Mentimos cuando vamos a los museos a ver cuadros porque los cuadros nos mienten a nosotros. Mentimos al leer porque quienes escriben libros mienten al hacerlo. Construyendo Babel no es la excepción. Pero al menos mintiendo actuamos; y quienes actúan rompen su contrato con lo existente y colocan algo nuevo en el mundo. La literatura, como el arte, lo permite todo, es capaz de todo, lo imita todo o lo crea todo. Por lo tanto, ahora mismo podría abrir la puerta de casa, después de haber llamado a mis hermanos, y dejarlos entrar con mis padres, a quienes mis hermanos habrían ido a buscar a su tumba. Los vivos se introducirían entonces en esta misma frase de la mano de los muertos, todos sonrientes, conformes con lo que yo fuese a obligarlos a hacer. Pero yo lo único que querría es que entrasen para siempre en este libro, en esta pirámide, para siempre, como si hubieran entrado en un castillo encantado donde cualquier cosa es posible, morir en esta palabra y revivir en esta otra, en un movimiento giratorio que podría parecer el del tiempo, pero que en realidad es mucho más complejo. Es tal la precisión que requiere este arte que nada en él puede acabar siendo inocente, nada en él puede acabar siendo enteramente verdad ni enteramente mentira.
Mi madre me sonríe, también mi padre y mis hermanos.
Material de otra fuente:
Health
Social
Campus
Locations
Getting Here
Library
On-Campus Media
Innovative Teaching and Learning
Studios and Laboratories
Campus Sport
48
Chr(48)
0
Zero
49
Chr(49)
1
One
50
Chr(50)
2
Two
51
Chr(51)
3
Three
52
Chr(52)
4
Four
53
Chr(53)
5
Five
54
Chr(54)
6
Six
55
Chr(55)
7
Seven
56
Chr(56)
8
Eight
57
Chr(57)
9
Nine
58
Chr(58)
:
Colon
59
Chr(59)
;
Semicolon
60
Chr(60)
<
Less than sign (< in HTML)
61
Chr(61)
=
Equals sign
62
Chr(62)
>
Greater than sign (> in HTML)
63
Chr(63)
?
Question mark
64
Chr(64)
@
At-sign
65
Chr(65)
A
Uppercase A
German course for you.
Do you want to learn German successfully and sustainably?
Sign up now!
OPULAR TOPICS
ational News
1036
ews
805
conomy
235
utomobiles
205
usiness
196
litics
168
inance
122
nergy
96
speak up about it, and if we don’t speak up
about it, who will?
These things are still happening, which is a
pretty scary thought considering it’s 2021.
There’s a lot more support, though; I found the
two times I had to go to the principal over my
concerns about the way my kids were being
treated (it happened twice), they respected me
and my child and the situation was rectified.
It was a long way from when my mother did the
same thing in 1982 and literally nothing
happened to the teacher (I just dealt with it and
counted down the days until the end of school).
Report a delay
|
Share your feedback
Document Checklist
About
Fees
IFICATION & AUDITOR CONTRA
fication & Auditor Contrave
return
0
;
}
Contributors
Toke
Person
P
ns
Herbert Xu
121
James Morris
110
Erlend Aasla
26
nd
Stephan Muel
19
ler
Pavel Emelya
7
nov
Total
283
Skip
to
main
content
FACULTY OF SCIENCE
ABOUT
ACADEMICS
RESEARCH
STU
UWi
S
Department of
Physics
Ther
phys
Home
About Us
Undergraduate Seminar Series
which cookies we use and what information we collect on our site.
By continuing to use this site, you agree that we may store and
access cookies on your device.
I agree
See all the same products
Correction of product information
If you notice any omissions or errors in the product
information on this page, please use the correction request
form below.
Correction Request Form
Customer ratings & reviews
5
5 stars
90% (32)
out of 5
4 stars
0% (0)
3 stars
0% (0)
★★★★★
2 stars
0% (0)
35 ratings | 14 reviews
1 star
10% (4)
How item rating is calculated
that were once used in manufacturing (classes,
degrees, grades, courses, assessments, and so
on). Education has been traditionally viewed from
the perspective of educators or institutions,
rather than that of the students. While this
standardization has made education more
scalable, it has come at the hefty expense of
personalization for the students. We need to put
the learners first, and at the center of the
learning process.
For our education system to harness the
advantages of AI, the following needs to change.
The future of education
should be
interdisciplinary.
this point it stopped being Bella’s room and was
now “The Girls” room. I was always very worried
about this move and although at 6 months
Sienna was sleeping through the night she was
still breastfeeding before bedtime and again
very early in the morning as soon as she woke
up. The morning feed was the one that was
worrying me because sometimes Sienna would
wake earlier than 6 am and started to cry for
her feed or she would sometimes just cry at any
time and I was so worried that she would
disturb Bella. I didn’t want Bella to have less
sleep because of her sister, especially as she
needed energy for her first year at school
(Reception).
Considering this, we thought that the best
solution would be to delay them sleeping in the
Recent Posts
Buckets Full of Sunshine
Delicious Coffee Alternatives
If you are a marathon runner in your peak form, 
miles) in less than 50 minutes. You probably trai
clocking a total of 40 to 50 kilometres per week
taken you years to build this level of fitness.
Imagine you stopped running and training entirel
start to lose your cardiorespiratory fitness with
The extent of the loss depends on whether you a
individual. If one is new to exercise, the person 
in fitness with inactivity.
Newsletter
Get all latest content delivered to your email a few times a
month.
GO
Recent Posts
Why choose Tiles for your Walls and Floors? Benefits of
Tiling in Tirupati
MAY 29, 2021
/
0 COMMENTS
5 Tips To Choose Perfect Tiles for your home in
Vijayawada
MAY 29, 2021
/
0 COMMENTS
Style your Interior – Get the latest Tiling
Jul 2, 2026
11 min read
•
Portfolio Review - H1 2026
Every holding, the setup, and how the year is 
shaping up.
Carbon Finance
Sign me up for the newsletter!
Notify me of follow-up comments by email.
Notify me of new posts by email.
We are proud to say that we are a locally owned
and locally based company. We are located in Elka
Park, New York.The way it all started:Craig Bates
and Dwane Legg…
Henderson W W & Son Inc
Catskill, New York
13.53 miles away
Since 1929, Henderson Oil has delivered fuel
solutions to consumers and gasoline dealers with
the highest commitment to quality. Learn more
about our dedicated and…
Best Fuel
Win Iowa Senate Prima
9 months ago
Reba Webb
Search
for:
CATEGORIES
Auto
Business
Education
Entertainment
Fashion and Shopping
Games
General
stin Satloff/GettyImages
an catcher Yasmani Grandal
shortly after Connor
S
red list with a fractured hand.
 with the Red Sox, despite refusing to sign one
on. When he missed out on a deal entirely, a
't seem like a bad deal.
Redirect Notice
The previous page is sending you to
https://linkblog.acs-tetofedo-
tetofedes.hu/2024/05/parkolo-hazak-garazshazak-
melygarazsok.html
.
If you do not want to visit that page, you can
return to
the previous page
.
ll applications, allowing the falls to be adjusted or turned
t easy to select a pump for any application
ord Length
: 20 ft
Están, estamos listos de nuevo… para comenzar ahora que este libro regresa.
Hamlet: Mi padre… Creo que veo a mi padre.
Horacio: ¿Dónde, señor?
Hamlet: En mi pensamiento, Horacio.
William Shakespeare
Hilario J. Rodríguez (Santiago de Compostela, 1963) es licenciado en Filología Anglogermánica y en Filología Hispánica. Ha trabajado como profesor en España, el Reino Unido, la República de Irlanda y Estados Unidos, y ha viajado por casi cien países. Es autor de varios ensayos cinematográficos, entre los que podemos citar Nostalgia del futuro. Contra la historia del cine (Micromegas, 2016) y Gracias por no ir al cine (Innisfree, 2017), y ha dirigido y coordinado ciclos, exposiciones y publicaciones para numerosos festivales de cine. También ha colaborado con diversos periódicos y revistas, como El Estado Mental, Jot Down, Abc, La Vanguardia, Leer, Revista de Occidente, Dirigido por o Imágenes de Actualidad. Entre sus obras de ficción destacan Construyendo Babel (editada por primera vez por Tropismos en 2004), Mapa mudo (Traspiés, 2009), El otro mundo (Ediciones del Viento, 2009), Perder ciudades. Dos viajes en el siglo xxi (Newcastle, 2015), Un astronauta perfecto (Newcastle, 2017) y Las desapariciones (Newcastle, 2022). Actualmente está trabajando en un libro de viajes sobre los Balcanes y en una novela.